I have this 3D space game and want an indicator (2D arrow in the center of my picture) that points in the direction to turn my ship in 3D space. (Up, down, left, right) so that it always points to the shortest angle to the selected object, regardless whether my ship is facing the object or not.
I have the coordinates of the selected object and the player as well as the angle in which the player is facing. Basicaly;
Vector3 PlayerPos;
Vector3 SelectedPos;
Vector3 PlayerDirectionEuler; or even better Quaternion PlayerDirectionQuaternion;
I have tried so many things, asked and have had so many wrong answers, I can't even remember the 1000 things that didn't work.
The perfect result for me would be a floating point indicating the rotation of my angle in the Z axis.
Please someone give me a hand with this.... It looked so easy when I started but now I am desperate.

I must be missing something, it seems pretty straightforward (which I gather you have heard 1,000 times before) but here goes ...
Lets imagine that the spaceship is surrounded by (inside) a large sphere, which we can lable with a North Pole and lines of longitude (like the earth). If you were to point your spaceship at the North Pole and orient it such that the line of zero longitude (the Greenwich line) is due overhead, then the angle of the arrow will be the same as the objects longitude in that frame of reference. So, for example, if the object in this coordinate system is at longitude 10 degrees and latitude 60 degrees, then the arrow needs to point 10 degrees off vertical. The latitude (with zero at the North Pole and 180 degrees at the South pole) gives something useful you haven't asked for - the distance that must be turned. This would likely be the length of arrow.
To do this, you just have to convert from "world" coordinates to a spaceship co-ordinate system aligned as I have described. This just a rotation in 3D space, so can be described as 3x3 rotation matrix. It transforms the axis of rotation from being the z direction to being the direction the spaceship is travelling, and rotates the view so that the spaceship is aligned so that zero longitude is straight up. You also have to apply the same transformation to the object (so it keeps its relative position). And then, like I said, the direction is just the objects longitude.

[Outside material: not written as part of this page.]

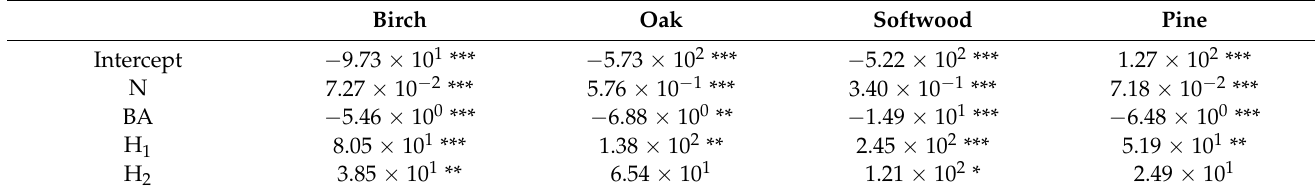
Table A2. The estimated parameters with the lack-of-fit statistics for the recruitment model of NCM. The dependent variable, recruitment, was derived in units of trees per hectare every five years. Birch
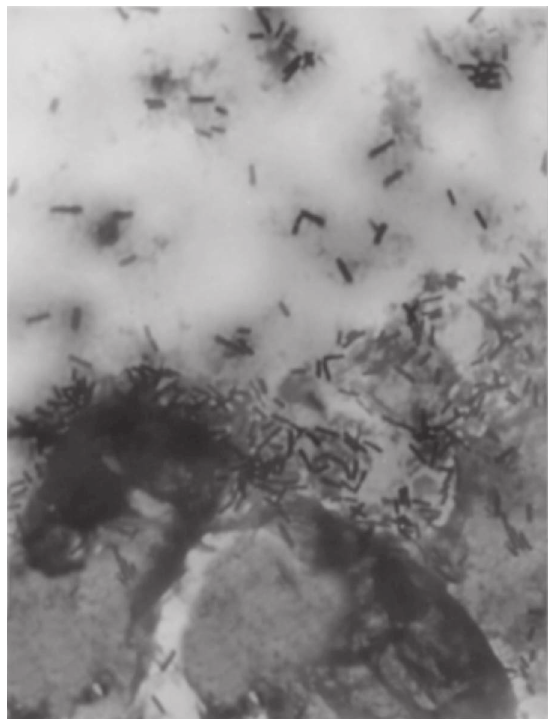
Figure 1 Lactobacilli and disrupted epithelial cells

There are lots of web pages that describe how to build such a rotation matrix, its pretty straightforward. As you are obviously comfortable with vectors and quaternions, you probably know already. You can do the same thing natively with quaternions (rather than finding the rotation matrix), but matrices are more intuitive (for me) and there's a lot more info on the web about rotation matrices than there is about quaternions.